Laboratoire CEDRIC, Ecole Nationale Supérieure d'Informatique pour l'Industrie et l'Entreprise 1, square de la Résistance, 91025 Evry cedex, France.
Syst Biol. 2013 Jan 1;62(1):147-56. doi: 10.1093/sysbio/sys081. Epub 2012 Sep 20.
The phylogenetic diversity (PD) of a set of species is a measure of the evolutionary distance among the species in the collection, based on a phylogenetic tree. Such a tree is composed of a root, internal nodes, and leaves that correspond to the set of taxa under study. With each edge of the tree is associated a non-negative branch length (evolutionary distance). If a particular survival probability is associated with each taxon, the PD measure becomes the expected PD measure. In the Noah's Ark Problem (NAP) introduced by Weitzman (1998), these survival probabilities can be increased at some cost. The problem is to determine how best to allocate a limited amount of resources to maximize the expected PD of the considered species. It is easy to formulate the NAP as a (difficult) nonlinear 0-1 programming problem. The aim of this article is to show that a general version of the NAP (GNAP) can be solved simply and efficiently with any set of edge weights and any set of survival probabilities by using standard mixed-integer linear programming software.

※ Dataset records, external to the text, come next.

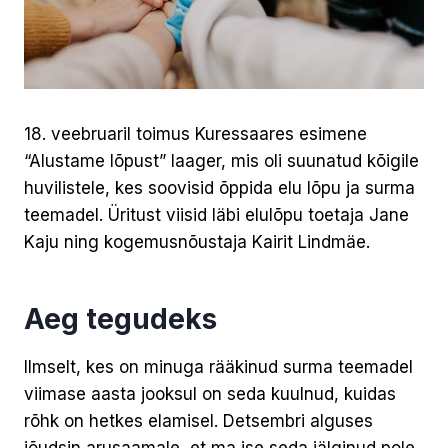
18. veebruaril toimus Kuressaares esimene
“Alustame lõpust” laager, mis oli suunatud kõigile
huvilistele, kes soovisid õppida elu lõpu ja surma
teemadel. Üritust viisid läbi elulõpu toetaja Jane
Kaju ning kogemusnõustaja Kairit Lindmäe.
Aeg tegudeks
Ilmselt, kes on minuga rääkinud surma teemadel
viimase aasta jooksul on seda kuulnud, kuidas
rõhk on hetkes elamisel. Detsembri alguses
jõudsin arusaamale, et ma ise seda jälginud pole.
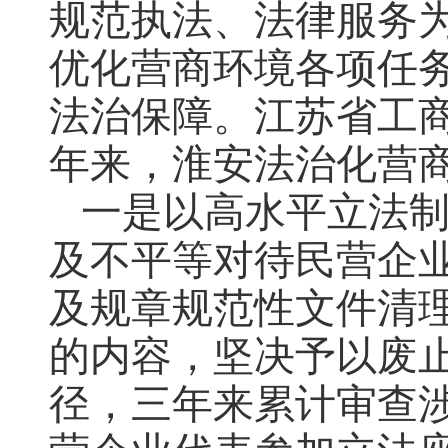
规范执法、法律服务
优化营商环境各项任
法治保障。江苏省工
年来，淮安法治化营
一是以高水平立法制
及不平等对待民营企
及规章规范性文件清
的内容，坚决予以废
径，三年来累计审查涉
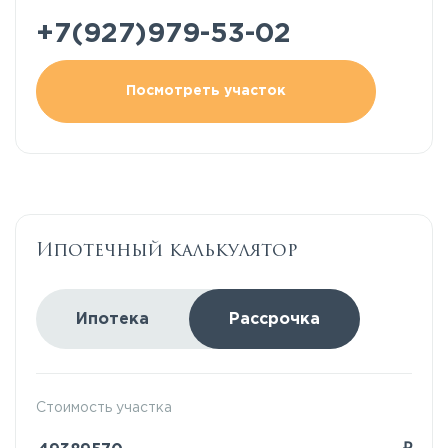
+7(927)979-53-02
Посмотреть участок
Ипотечный калькулятор
Ипотека
Рассрочка
Стоимость участка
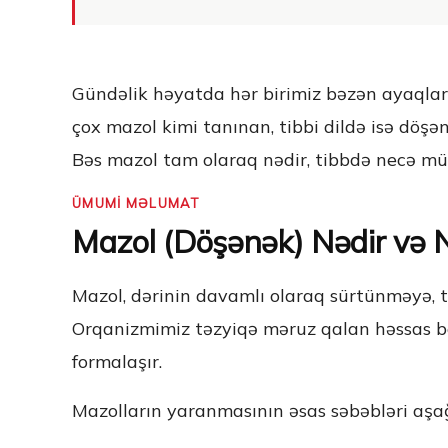
Gündəlik həyatda hər birimiz bəzən ayaqları
çox mazol kimi tanınan, tibbi dildə isə döş
Bəs mazol tam olaraq nədir, tibbdə necə müal
ÜMUMİ MƏLUMAT
Mazol (Döşənək) Nədir və N
Mazol, dərinin davamlı olaraq sürtünməyə, 
Orqanizmimiz təzyiqə məruz qalan həssas böl
formalaşır.
Mazolların yaranmasının əsas səbəbləri aşağ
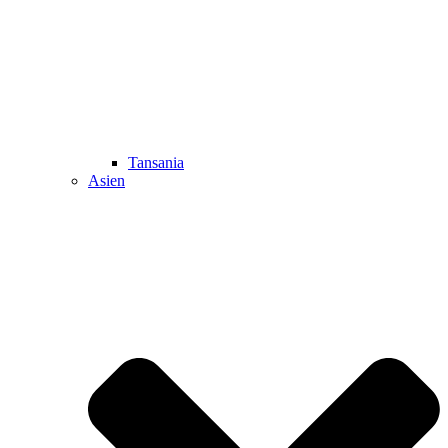
Tansania
Asien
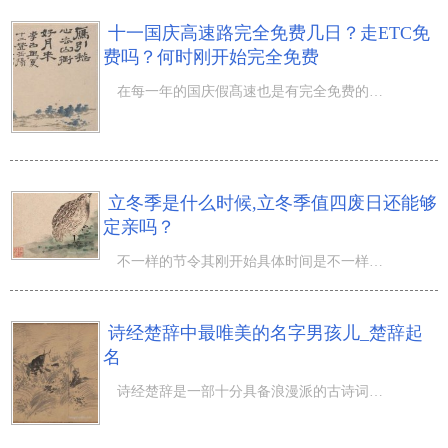
十一国庆高速路完全免费几日？走ETC免
费吗？何时刚开始完全免费
在每一年的国庆假髙速也是有完全免费的時间的，那麼，我们一起来看一下，十一国庆高速路完全免费几日？从何
立冬季是什么时候,立冬季值四废日还能够
定亲吗？
不一样的节令其刚开始具体时间是不一样的，那麼立冬季是什么时候,立冬季值四废日还能够定亲吗？农历九月秋
诗经楚辞中最唯美的名字男孩儿_楚辞起
名
诗经楚辞是一部十分具备浪漫派的古诗词总集，经历上千年，其风彩风采依旧，依然是为男孩取名的經典。而一个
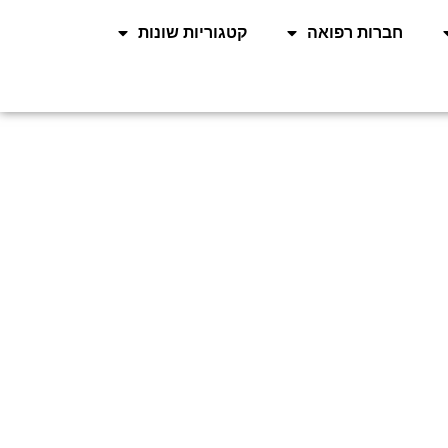
חברות רפואה
קטגוריות שונות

The crucial point to move from a nonlinear program in binary variables to a mixed-integer linear program, is to approximate the logarithmic function by the lower envelope of a set of tangents to the curve. Solving the obtained mixed-integer linear program provides not only a near-optimal solution but also an upper bound on the value of the optimal solution. We also applied this approach to a generalization of the nature reserve problem (GNRP) that consists of selecting a set of regions to be conserved so that the expected PD of the set of species present in these regions is maximized. In this case, the survival probabilities of different taxa are not independent of each other. Computational results are presented to illustrate potentialities of the approach. Near-optimal solutions with hypothetical phylogenetic trees comprising about 4000 taxa are obtained in a few seconds or minutes of computing time for the GNAP, and in about 30 min for the GNRP. In all the cases the average guarantee varies from 0% to 1.20%.
一组物种的系统发育多样性(PD)是基于系统发育树衡量集合中物种进化距离的一种度量。这样的树由根、内部节点和叶组成,对应于研究的一组分类单元。树的每一条边都与一个非负的分支长度(进化距离)相关联。如果与每个分类单元相关联一个特定的生存概率,则 PD 度量成为预期 PD 度量。在 Weitzman(1998)提出的诺亚方舟问题(NAP)中,可以以一定的成本增加这些生存概率。问题是确定如何最好地分配有限的资源,以最大化所考虑物种的预期 PD。很容易将 NAP 表述为(困难)非线性 0-1 规划问题。本文的目的是表明,通过使用标准的混合整数线性规划软件,对于任何边权重集和任何生存概率集,都可以简单有效地解决一般版本的 NAP(GNAP)。从二进制变量的非线性规划到混合整数线性规划的关键在于,通过曲线的一组切线的下包络来逼近对数函数。求解得到的混合整数线性规划不仅提供了一个接近最优的解,而且提供了最优解值的上界。我们还将这种方法应用于自然保护区问题(GNRP)的推广,该问题包括选择一组要保护的区域,以使这些区域中存在的物种的预期 PD 最大化。在这种情况下,不同分类单元的生存概率彼此不独立。计算结果表明了该方法的潜力。对于 GNAP,使用包含约 4000 个分类单元的假设系统发育树,在几秒钟或几分钟的计算时间内获得近最优解,对于 GNRP,大约需要 30 分钟。在所有情况下,平均保证从 0%到 1.20%不等。